The killer Cyborg was much too expensive to be scrapped—even though it had “caused a loss of human life” as the Company euphemistically put it. But once a Cyborg went Rogue, it was twice as likely to happen again. Even with reprogramming, memory wipes, and reconditioning, it simply wasn’t safe. Not that the Company would listen to any kind of reason on the subject—they weren’t going to retire an asset they’d poured millions of credits into just because it had killed a human or two.
But to her surprise, Jose shook his head.
“No, it’s a new Unit—or rather, an old one.”
“Explain.” Corinne frowned and pushed a sheaf of wavy, reddish-brown hair behind one ear.
“The exploration team found a Stasis tube on a crashed ship, drifting in from the Outer Rings,” Jose explained. They brought it in because the organism inside was still alive. We believe it’s one of the old K-units—the ones that used Kindred warriors as the biological components for their Cyborgs.”
Corinne frowned.
“That would have to be hundreds of years old. The Kindred protected Earth back before the AI Uprising.”

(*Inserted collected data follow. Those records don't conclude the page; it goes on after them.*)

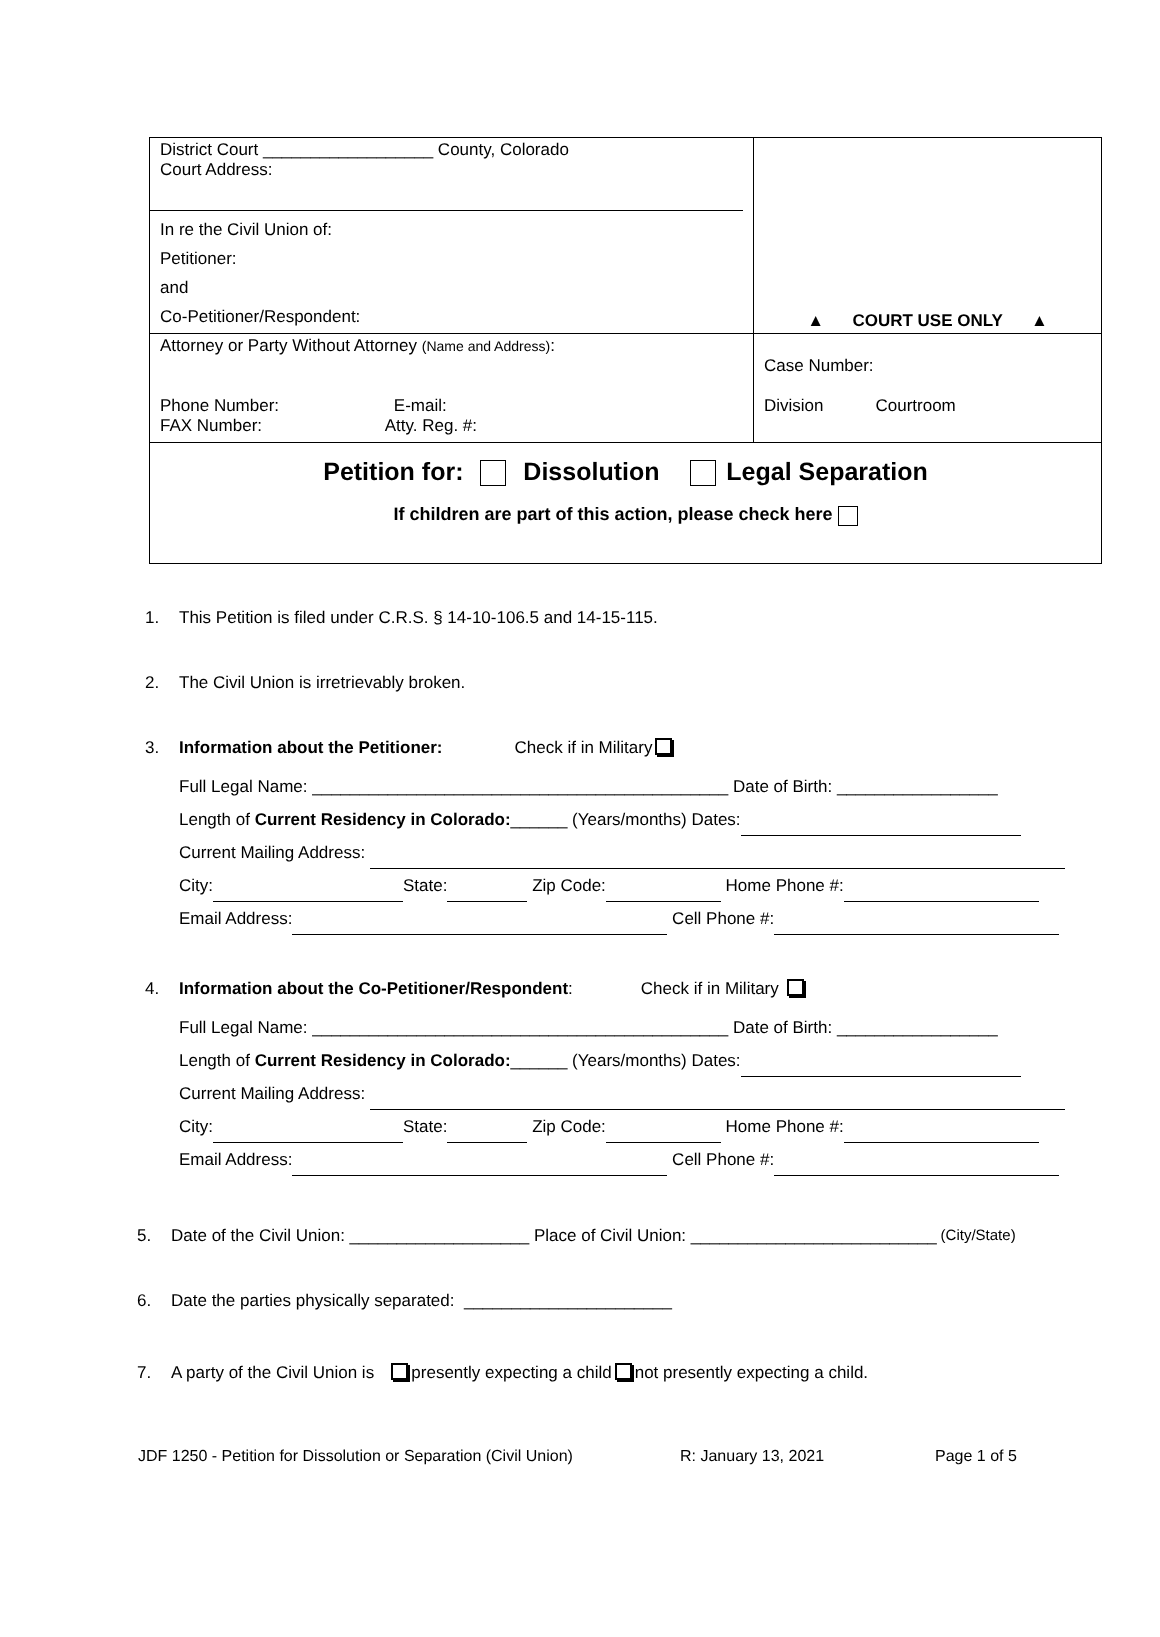| District Court __________________ County, Colorado Court Address: In re the Civil Union of: Petitioner: and Co-Petitioner/Respondent: | ▲ COURT USE ONLY ▲ |
| Attorney or Party Without Attorney (Name and Address) : Phone Number: E-mail: FAX Number: Atty. Reg. #: | Case Number: Division Courtroom |
| Petition for: Dissolution Legal Separation If children are part of this action, please check here | |
1. This Petition is filed under C.R.S. § 14-10-106.5 and 14-15-115.
2. The Civil Union is irretrievably broken.
3. Information about the Petitioner: Check if in Military
Full Legal Name: ____________________________________________ Date of Birth: _________________
Length of Current Residency in Colorado:______ (Years/months) Dates:
Current Mailing Address:
City: State: Zip Code: Home Phone #:
Email Address: Cell Phone #:
4. Information about the Co-Petitioner/Respondent: Check if in Military
Full Legal Name: ____________________________________________ Date of Birth: _________________
Length of Current Residency in Colorado:______ (Years/months) Dates:
Current Mailing Address:
City: State: Zip Code: Home Phone #:
Email Address: Cell Phone #:
5. Date of the Civil Union: ___________________ Place of Civil Union: __________________________ (City/State)
6. Date the parties physically separated: ______________________
7. A party of the Civil Union is presently expecting a child not presently expecting a child.
JDF 1250 - Petition for Dissolution or Separation (Civil Union) R: January 13, 2021 Page 1 of 5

“Exactly. And those things were built like tanks because the Kindred were so much bigger than humans. The team thought it would have valuable knowledge stored in its memory unit but when they opened the Stasis tube, it went berserk. Look!”
Jose pointed the com-unit he was using at the main lab and Corinne sucked in her breath.
Past the glass barrier that enclosed the lab, an absolutely huge Cyborg was going berserk. His mechanical arms were working as he grabbed equipment that would be much too heavy for a human or even another Cyborg to lift and threw it over his head. Already there was a spiderweb of cracks in the supposedly unbreakable safety glass—she wondered how much longer it could hold out.